The CoT-based Synthesizer involves several stages to generate and improve responses:

  1. Diverse Response Generation: Using a high sampling temperature and Top-P sampling, the policy model generates diverse candidate responses, ensuring relevant and coherent responses.
  2. Response Analysis and Synthesis: The Synthesizer investigates candidate responses to discern logical coherence and synthesizes them into a high-quality response. This process entails analyzing the frequency, relevance, and accuracy of responses, enabling the construction of a coherent answer even when no candidate is fully correct.
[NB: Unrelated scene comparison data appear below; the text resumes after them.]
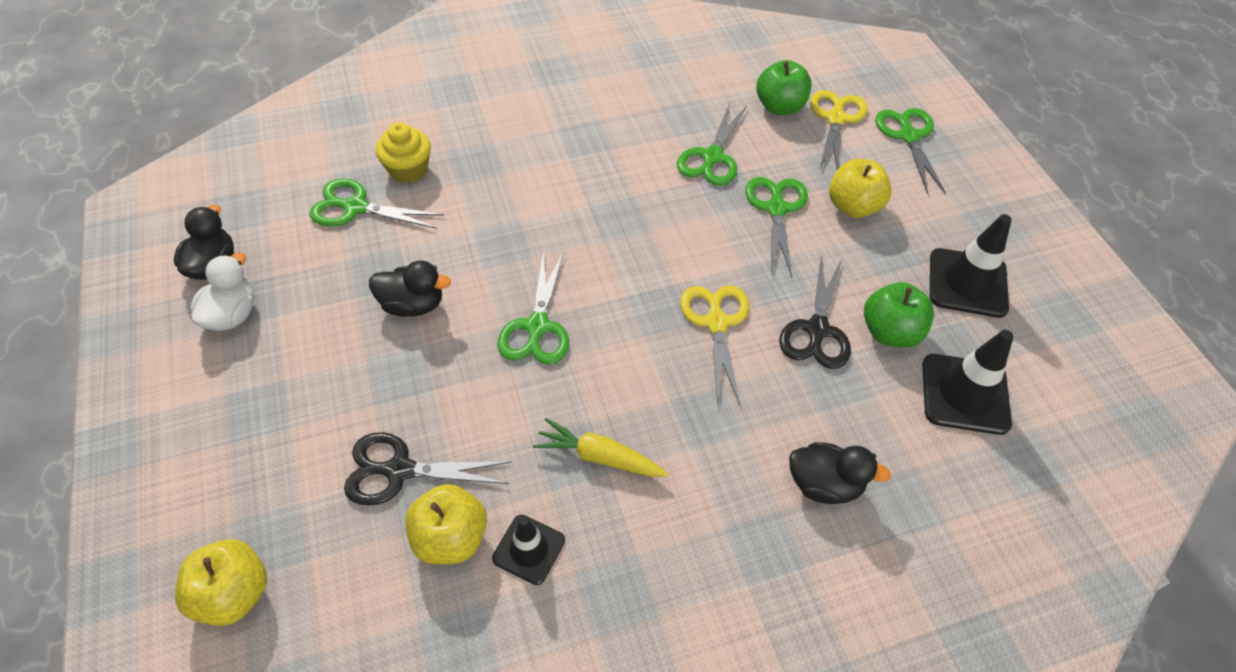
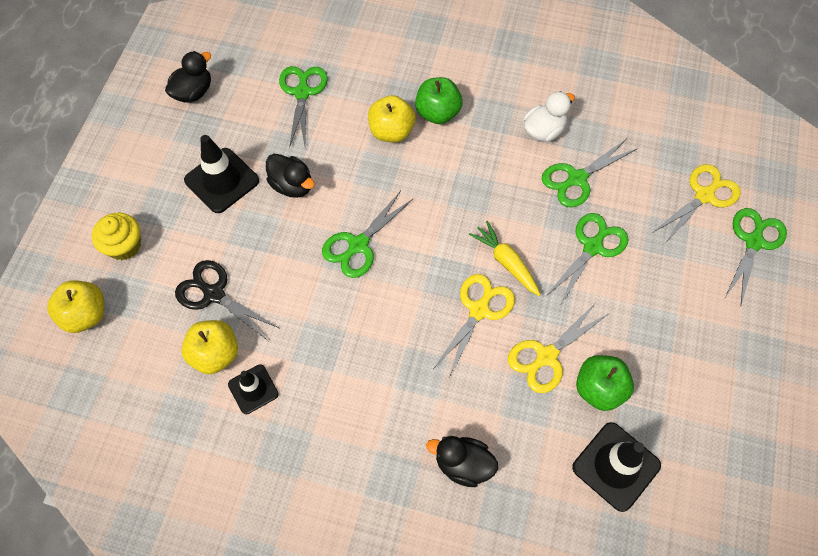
camera: 35 degrees right, 10 degrees up
white duck [190,253,255,331] -> white duck moved to [524,91,575,142]
green scissors [310,178,444,229] -> green scissors turned 45 degrees clockwise [279,66,328,148]
yellow cupcake [376,122,431,183] -> yellow cupcake moved to [92,213,141,260]
yellow carrot [533,418,668,477] -> yellow carrot moved to [469,221,541,296]
green apple [756,60,811,115] -> green apple moved to [415,77,463,124]
black scissors [779,254,851,369] -> yellow scissors [508,304,608,393]
black duck [789,442,891,504] -> black duck turned 150 degrees clockwise [426,436,498,487]
yellow apple [829,159,892,218] -> yellow apple moved to [368,95,416,142]
black traffic cone [930,214,1012,318] -> black traffic cone moved to [184,135,259,213]

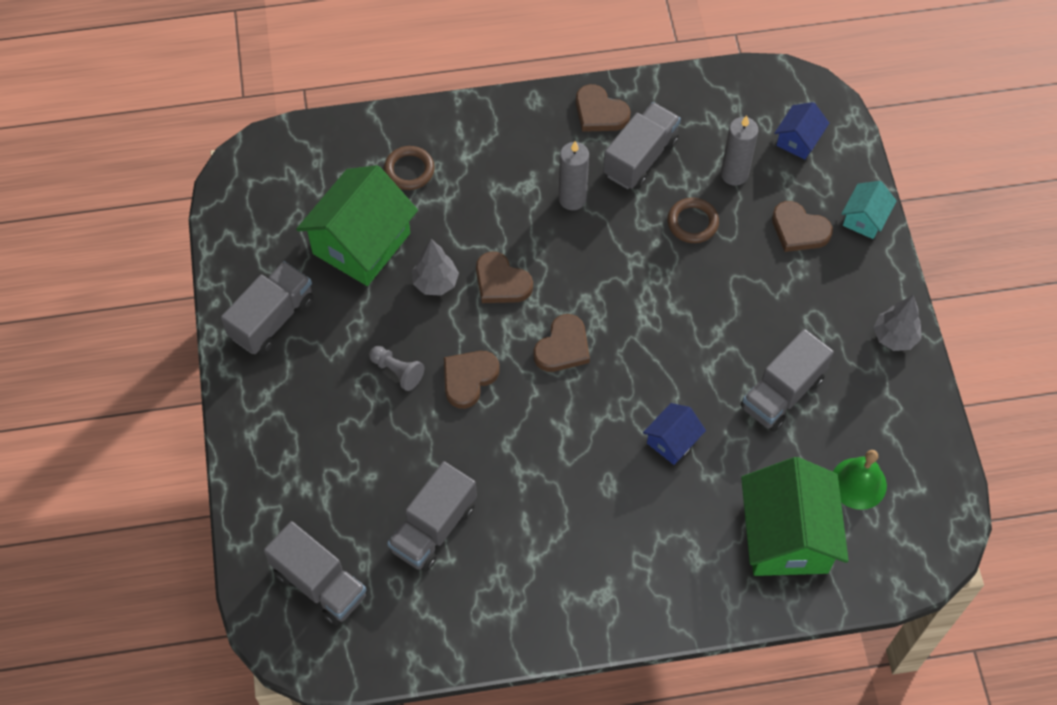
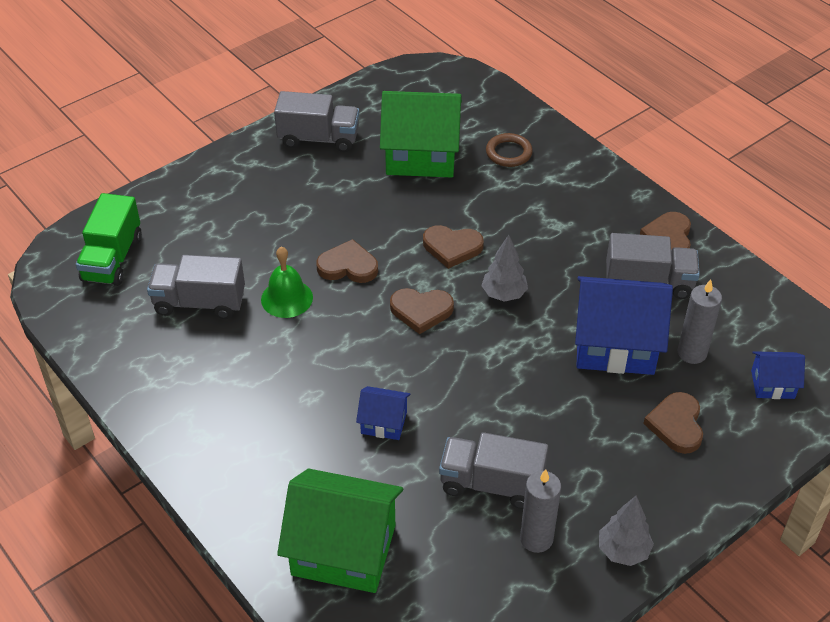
camera: 60 degrees right, 15 degrees down
grey truck [264,521,367,625] -> green truck [76,193,142,286]
grey pawn [369,346,424,391] -> none
grey tree [412,239,459,296] -> grey tree moved to [482,235,528,302]
brown heart [476,251,533,303] -> brown heart turned 90 degrees counterclockwise [423,225,484,269]
grey candle [559,141,589,210] -> grey candle moved to [520,469,561,553]
brown ring [667,198,719,243] -> blue house [575,276,673,375]
green house [741,457,849,576] -> green house turned 45 degrees clockwise [277,469,403,593]
green bell [833,450,887,510] -> green bell moved to [261,247,313,318]
turquoise house [842,181,897,239] -> none

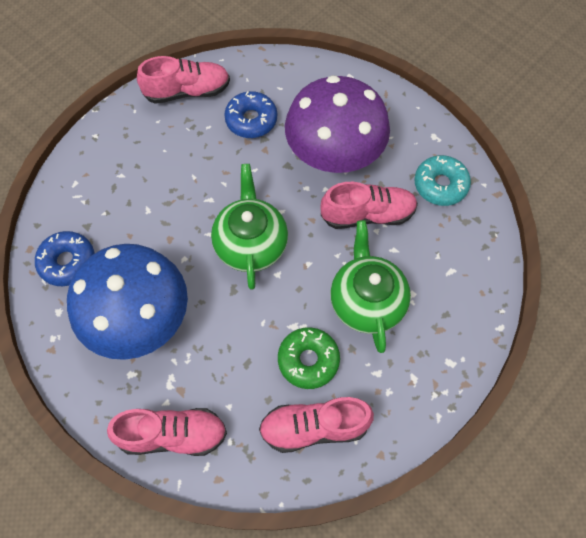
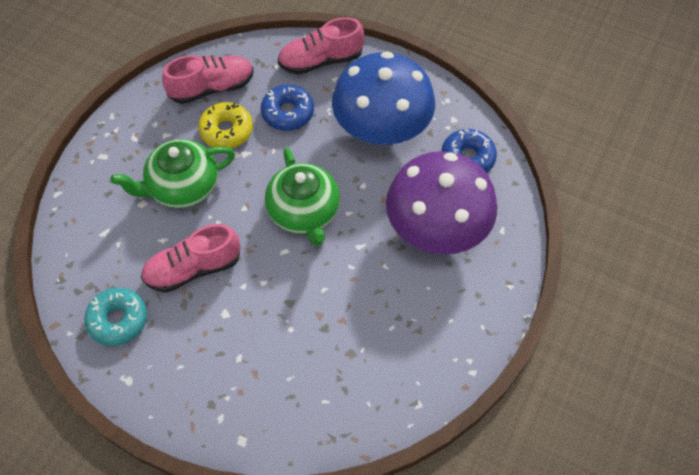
camera: 165 degrees right, 5 degrees down
pink shoe [137,56,230,104] -> none
blue donut [224,91,277,138] -> blue donut moved to [261,84,314,131]
green donut [278,327,340,389] -> yellow donut [198,102,253,148]
purple mushroom [285,75,390,173] -> purple mushroom moved to [386,151,497,255]
green teapot [330,220,411,353] -> green teapot turned 90 degrees clockwise [111,139,235,209]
Figure 2

    Figure 2: An overview of our method. (1) Synthesizer Inference: The policy model generates diverse candidate responses, which are analyzed and synthesized by the CoT-based synthesizer to produce a high-quality final response. (2) Data Generation Pipeline: The pipeline combines a diverse response generation process using a sampling LLM with query-response relationship analysis to construct high-quality synthetic data. (3) Synthesizer Training: The generated dataset is then used to train the model via SFT to enhance reasoning and synthesis capabilities.

Data Generation Pipeline

To complement Synthesizer Inference, a robust data generation pipeline is essential for training. This involves generating synthetic responses using sampling LLMs and filtering them to ensure quality, thereby creating diverse datasets for training smaller models effectively.

Synthesizer Training

The constructed dataset is used to train models on synthesis tasks, enhancing their capability to leverage provided candidate responses accurately. This training enables the model to synthesize coherent outputs, improving inference accuracy significantly.

Experiments

The evaluation of the CoT-based Synthesizer across various NLP benchmarks and models demonstrates significant performance enhancements over existing methods. The Synthesizer allows smaller models like Llama3-8B-Instruct to achieve better accuracy even when handling complex reasoning tasks with larger LLMs such as GPT-4o.

Conclusion

The CoT-based Synthesizer represents a substantial advancement in inference scaling strategies. By synthesizing candidate responses through CoT-based analysis, it overcomes the limitations of traditional methods, significantly enhancing LLM performance across reasoning tasks. The automatic data generation pipeline ensures lightweight and efficient model training, making it widely applicable to various NLP applications. The success of this method suggests promising directions for future research in improving LLM reasoning capabilities and synthesis efficiency through further scaling and optimization.